**ASSIGNED TASK:** Output the lines of the records exactly, from the first through the one containing "ring dip: (892, 470)". Omit all pictures.

(Beginning of PROVIDED RECORDS)

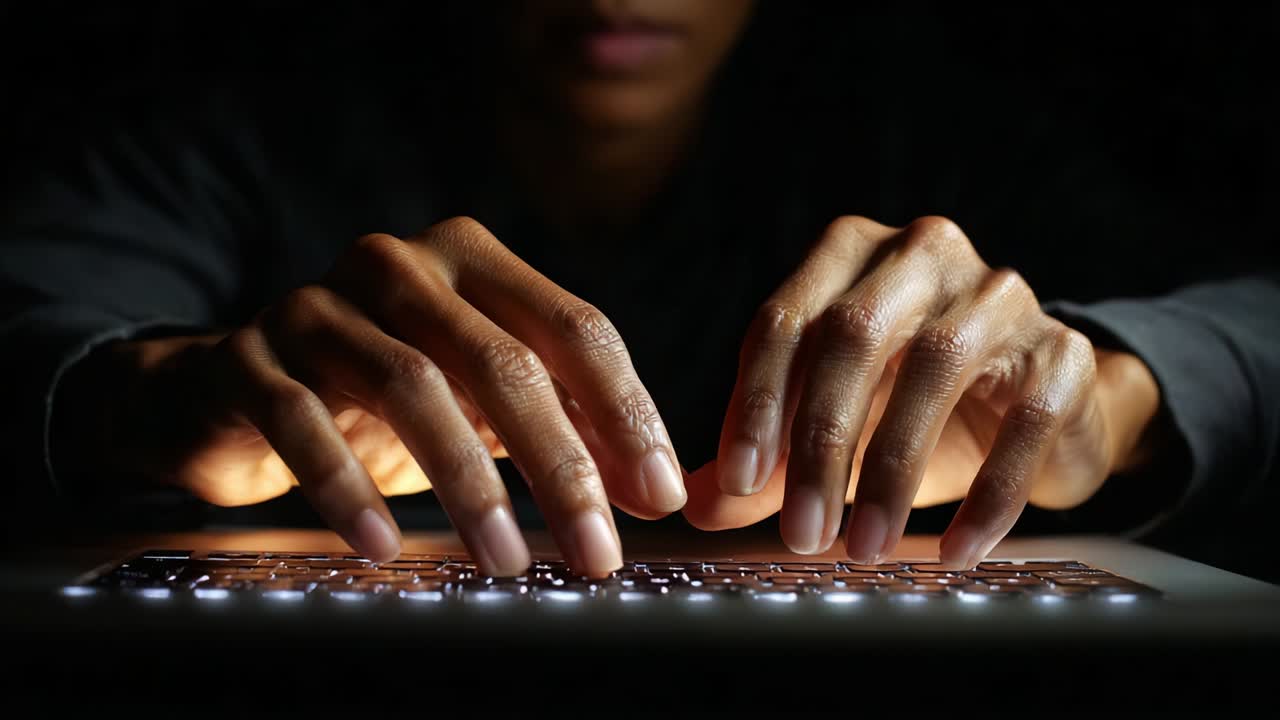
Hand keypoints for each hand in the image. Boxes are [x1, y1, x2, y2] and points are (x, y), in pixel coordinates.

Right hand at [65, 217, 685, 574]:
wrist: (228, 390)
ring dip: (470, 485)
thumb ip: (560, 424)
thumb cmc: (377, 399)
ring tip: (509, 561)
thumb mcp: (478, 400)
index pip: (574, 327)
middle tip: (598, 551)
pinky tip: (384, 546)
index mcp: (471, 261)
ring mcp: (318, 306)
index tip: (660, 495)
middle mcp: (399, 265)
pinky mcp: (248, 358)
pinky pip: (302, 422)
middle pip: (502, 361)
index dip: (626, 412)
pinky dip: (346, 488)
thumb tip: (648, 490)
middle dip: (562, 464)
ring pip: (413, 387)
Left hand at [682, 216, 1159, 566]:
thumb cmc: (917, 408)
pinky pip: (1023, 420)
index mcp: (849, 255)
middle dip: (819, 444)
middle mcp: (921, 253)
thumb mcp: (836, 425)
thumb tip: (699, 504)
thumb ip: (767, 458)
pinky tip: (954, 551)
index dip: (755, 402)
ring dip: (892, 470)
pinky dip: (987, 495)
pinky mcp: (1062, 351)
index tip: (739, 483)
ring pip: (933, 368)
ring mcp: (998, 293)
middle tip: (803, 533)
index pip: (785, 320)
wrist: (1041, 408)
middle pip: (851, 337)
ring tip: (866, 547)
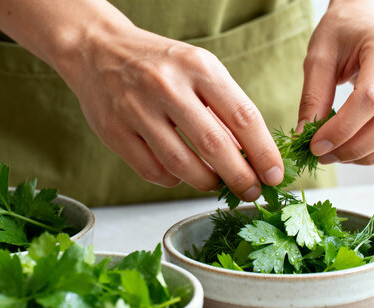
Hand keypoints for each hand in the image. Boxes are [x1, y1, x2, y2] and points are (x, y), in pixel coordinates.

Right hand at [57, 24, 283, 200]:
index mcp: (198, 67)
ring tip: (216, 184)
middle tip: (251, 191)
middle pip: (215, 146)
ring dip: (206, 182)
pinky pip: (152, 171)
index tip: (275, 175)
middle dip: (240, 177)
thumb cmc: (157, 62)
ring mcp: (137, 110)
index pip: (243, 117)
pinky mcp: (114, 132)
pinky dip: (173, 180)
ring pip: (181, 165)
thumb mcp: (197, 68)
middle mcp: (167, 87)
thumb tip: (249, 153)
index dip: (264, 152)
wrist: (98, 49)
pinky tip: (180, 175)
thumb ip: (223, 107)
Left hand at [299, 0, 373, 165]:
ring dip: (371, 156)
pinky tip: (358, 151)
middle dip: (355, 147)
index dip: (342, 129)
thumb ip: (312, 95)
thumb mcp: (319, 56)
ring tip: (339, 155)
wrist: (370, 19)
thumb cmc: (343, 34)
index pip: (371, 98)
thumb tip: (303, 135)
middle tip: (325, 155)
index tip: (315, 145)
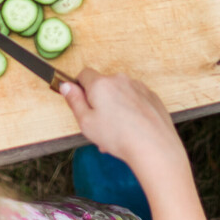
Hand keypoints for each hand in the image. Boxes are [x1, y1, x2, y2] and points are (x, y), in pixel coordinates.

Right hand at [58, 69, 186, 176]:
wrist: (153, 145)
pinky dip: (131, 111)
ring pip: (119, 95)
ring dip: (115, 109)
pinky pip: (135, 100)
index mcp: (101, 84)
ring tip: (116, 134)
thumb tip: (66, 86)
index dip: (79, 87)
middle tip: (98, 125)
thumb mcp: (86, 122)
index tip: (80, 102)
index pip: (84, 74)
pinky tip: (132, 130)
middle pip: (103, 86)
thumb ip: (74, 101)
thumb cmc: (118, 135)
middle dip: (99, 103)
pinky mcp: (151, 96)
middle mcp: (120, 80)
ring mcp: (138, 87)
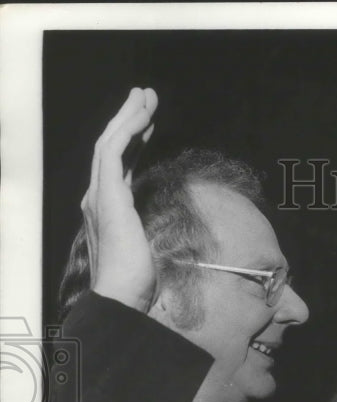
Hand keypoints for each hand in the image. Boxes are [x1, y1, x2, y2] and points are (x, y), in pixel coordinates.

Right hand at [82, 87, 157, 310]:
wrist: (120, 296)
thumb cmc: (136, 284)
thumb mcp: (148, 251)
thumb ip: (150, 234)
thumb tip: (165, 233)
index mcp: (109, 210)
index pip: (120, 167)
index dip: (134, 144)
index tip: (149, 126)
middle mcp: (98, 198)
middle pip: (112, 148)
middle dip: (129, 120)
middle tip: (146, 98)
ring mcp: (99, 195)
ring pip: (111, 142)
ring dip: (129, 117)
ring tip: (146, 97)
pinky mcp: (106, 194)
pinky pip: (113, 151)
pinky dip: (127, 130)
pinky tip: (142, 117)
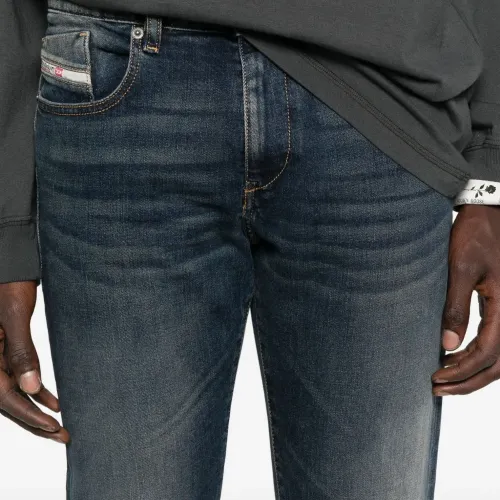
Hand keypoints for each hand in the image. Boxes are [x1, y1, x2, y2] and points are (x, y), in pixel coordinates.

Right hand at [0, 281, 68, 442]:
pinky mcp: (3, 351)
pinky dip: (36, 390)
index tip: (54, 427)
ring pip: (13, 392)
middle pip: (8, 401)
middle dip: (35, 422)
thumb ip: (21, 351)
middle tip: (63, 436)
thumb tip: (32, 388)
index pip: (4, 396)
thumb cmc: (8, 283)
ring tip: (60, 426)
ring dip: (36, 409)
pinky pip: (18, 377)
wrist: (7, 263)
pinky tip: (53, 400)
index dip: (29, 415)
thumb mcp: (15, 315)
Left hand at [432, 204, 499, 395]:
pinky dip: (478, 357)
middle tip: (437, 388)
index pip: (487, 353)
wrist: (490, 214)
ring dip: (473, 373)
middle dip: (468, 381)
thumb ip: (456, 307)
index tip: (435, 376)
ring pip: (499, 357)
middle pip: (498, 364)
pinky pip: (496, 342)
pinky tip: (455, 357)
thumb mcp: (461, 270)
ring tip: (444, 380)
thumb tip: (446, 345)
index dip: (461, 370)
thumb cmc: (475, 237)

(End of PROVIDED RECORDS)

**RESPONSE BOX:**
Hand keypoints for each hand in the image. Boxes are [x1, y1, x2, y2] and points are (x, y), in pixel coordinates.

Right hand at [65, 217, 685, 574]:
wrist: (228, 390)
ring dip: (470, 485)
thumb ip: (560, 424)
thumb cmc: (377, 399)
ring tip: (509, 561)
thumb mcp: (478, 400)
index pip: (574, 327)
middle tip: (598, 551)
pinky tip: (384, 546)
index mcp: (471, 261)
ring mcp: (318, 306)
index tip: (660, 495)
middle mcp: (399, 265)
pinky mcp: (248, 358)
pinky pip: (302, 422)
middle pip: (502, 361)
index dip: (626, 412)
pinky dip: (346, 488)
thumb tip: (648, 490)
middle dip: (562, 464)
ring pip: (413, 387)
Left hand at [682, 216, 1159, 566]:
thumb cmc: (917, 408)
pinky pip: (1023, 420)
index mcp: (849, 255)
middle dip: (819, 444)
middle mcp: (921, 253)
thumb mcp: (836, 425)
thumb tip: (699, 504)
thumb ip: (767, 458)
pinky tip: (954, 551)
index dip: (755, 402)
ring dip: (892, 470)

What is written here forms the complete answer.